= Karl Söllner =

Austrian physicist and chemist (1903–1986)

Karl Söllner (9 January 1903 – 14 June 1986) was an Austrian-American chemist, primarily active in the field of physical chemistry and biophysics.

== Life ==
Söllner was the son of lawyer Anton Maria Söllner and his wife Julie ( Karplus). He grew up in Vienna and began studying chemistry and philosophy at the University of Vienna in 1921. From his third semester he was a student assistant (Demonstrator) at the university. He completed his dissertation with Alfons Klemenc. In 1928 he entered the service of the Kaiser Wilhelm Institute for Physical Chemistry and Electrochemistry in Berlin, where he worked as a scientific assistant alongside Herbert Freundlich. In May 1933, Söllner began a habilitation thesis in the field of osmosis which was reviewed by Fritz Haber, Max Bodenstein and Herbert Freundlich.

Unfortunately, in the same year the Nazi party seized power. According to the national socialist definition he was of Jewish heritage and was therefore forced him to leave his position at the institute in June 1933. He then emigrated to Great Britain, where he found a position in the chemistry department of University College London, where he worked from 1933 to 1937. He was also a visiting researcher and consultant at Imperial Chemical Industries.

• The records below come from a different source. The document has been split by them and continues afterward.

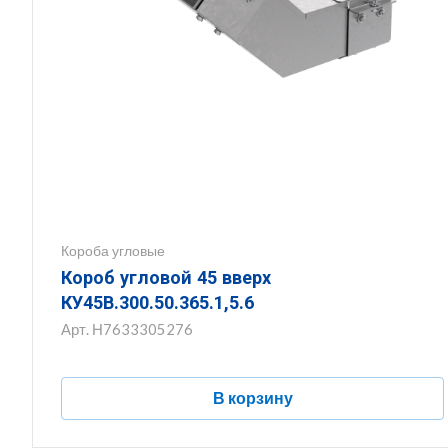
Короба угловые
Короб угловой 45 вверх
КУ45В.300.50.365.1,5.6
Арт.
Н7633305276
В корзину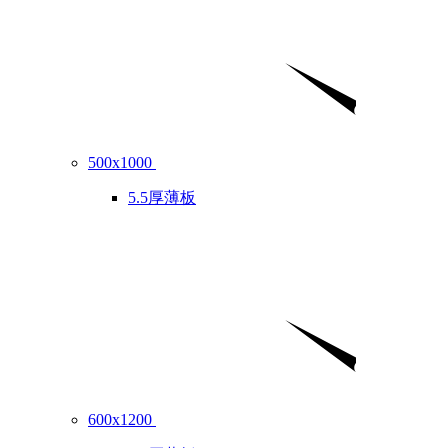
500x1000
5.5厚薄板
600x1200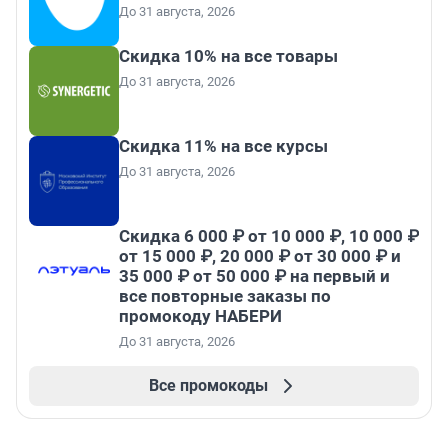
До 31 августа, 2026
Скидка 10% на все товары
До 31 августа, 2026
Скидка 11% на все курсы
До 31 августа, 2026
Скидка 6 000 ₽ от 10 000 ₽, 10 000 ₽
от 15 000 ₽, 20 000 ₽ от 30 000 ₽ и
35 000 ₽ от 50 000 ₽ на первый и
все повторные заказы по
промокоду НАБЕРИ
До 31 августа, 2026
Все промокоды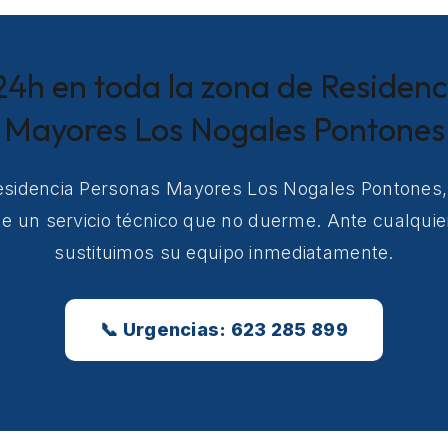
24h en toda la zona de Residen
Mayores Los Nogales Pontones
Residencia Personas Mayores Los Nogales Pontones,
e un servicio técnico que no duerme. Ante cualquier
sustituimos su equipo inmediatamente.
📞 Urgencias: 623 285 899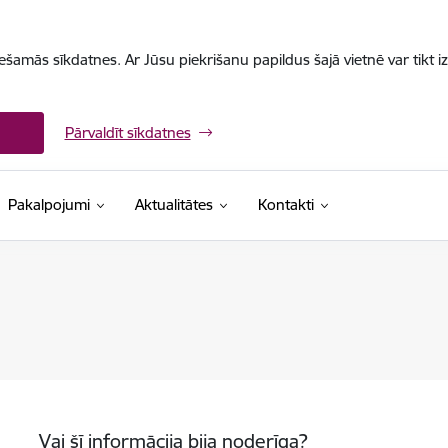
iešamās sīkdatnes. Ar Jūsu piekrišanu papildus šajā vietnē var tikt i
Pārvaldīt sīkdatnes
Pakalpojumi
Aktualitātes
Kontakti
Vai šī informācija bija noderīga?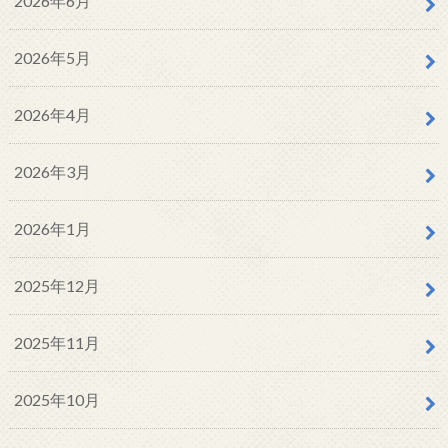
2026年6月
2026年5月
2026年4月
2026年3月
2026年1月
2025年12月
2025年11月
2025年10月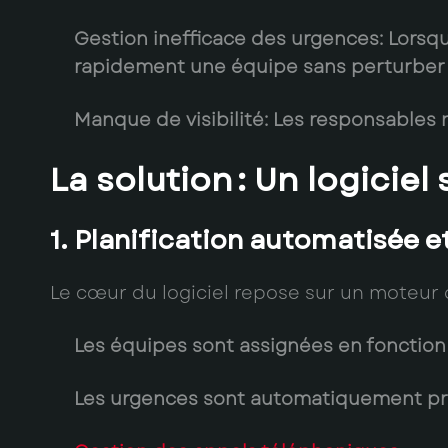
Gestion inefficace des urgences:
Lorsqu’
rapidement une équipe sans perturber l
Manque de visibilité:
Les responsables n’
La solution : Un logicie
1. Planification automatisée 
Le cœur du logiciel repose sur un moteur 
Les équipes sont assignées en fonction 
Les urgences sont automatiquement prior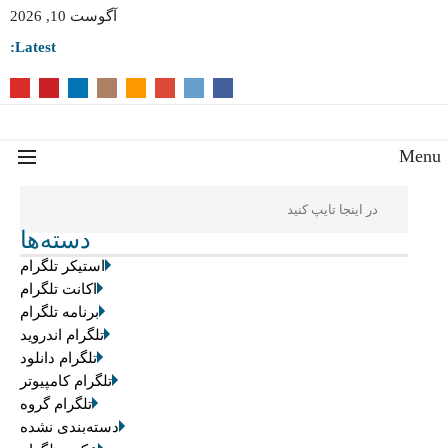
آگوست 10, 2026
Latest:
Men
دسته‌ها
استیکر تلگرام
اکانت تلگرام
برنامه تلگرام
تلگرام اندروید
تلگرام دانلود
تلگرام کامپیوتر
تلگرام گروه
دسته‌بندی نشده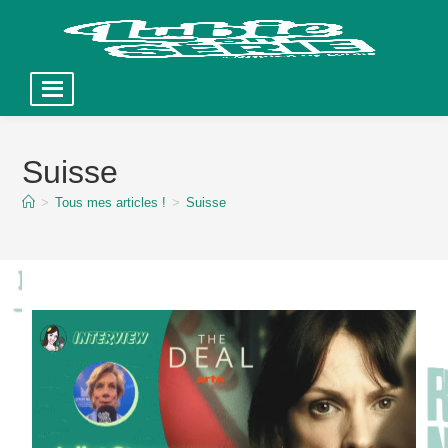
Skip
to
Suisse
content
>
Tous mes articles !
>
Suisse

In 1937 Söllner moved to the United States. There he took a position as a chemist with the Department of Agronomy at Cornell University in Ithaca with support from the “Emergency Committee in Aid of Displaced German Scholars“. In 1938 he moved to the Department of Physiological Chemistry at the University of Minnesota School of Medicine in Minneapolis. There he was initially employed as an Associate Chemist. He was promoted to "Regular Chemist" in 1939, Associate Professor in 1943 and Full Professor in 1947.

Söllner was labelled as an enemy of the state by Nazi authorities. In the spring of 1940, the Reich Security Main Office in Berlin put him on a special Great Britain wanted list, a list of people who, in the event of a successful invasion and occupation of the British Isles by the Wehrmacht, should be identified and arrested as a priority by the SS special forces that followed the occupation forces.

Later Söllner moved to the Institute of Health in Bethesda, Maryland where he worked in the laboratory of National Institute of Arthritis Metabolism and Digestive Diseases, initially at the rank of Principal Research Analyst, from 1948 as a senior physical biochemist and from 1965 as head of the section for electrochemistry and colloid chemistry. In 1973 he officially retired, but continued to work as a consultant and visiting researcher for the institute until 1975.

Söllner was a specialist in ultrasound for colloid systems. In this context, he focused his research on the study of membranes and their electrophysical properties and on "Studies of Dispersion of Solids, Coagulation, and Fog Formation". Söllner published about 120 scientific papers in specialist journals. He was also a member of the American Association for the Advancement of Science, the American Institute of Chemistry and the New York Academy of Sciences, the American Chemical Society, the Society of General Physiologists and the Electrochemical Society.

== Family ==
Söllner married Herta (Helen) Rosenberg on July 23, 1934. Their daughter Barbara Sollner-Webb embarked on a scientific career.

== Publications ==

- Zur Kenntnis der thermischen Zersetzung der Salpetersäure, 1926.
- Zur Erklärung der abnormen Osmose an nichtquellbaren Membranen, I.-III. Teil, 1933.
- The Structure of the Colladion Membrane and Its Electrical Behavior, an Experimental Test of Some Aspects of the Teorell and Meyer-sievers Theories of Electrical Membrane Behavior, 1944.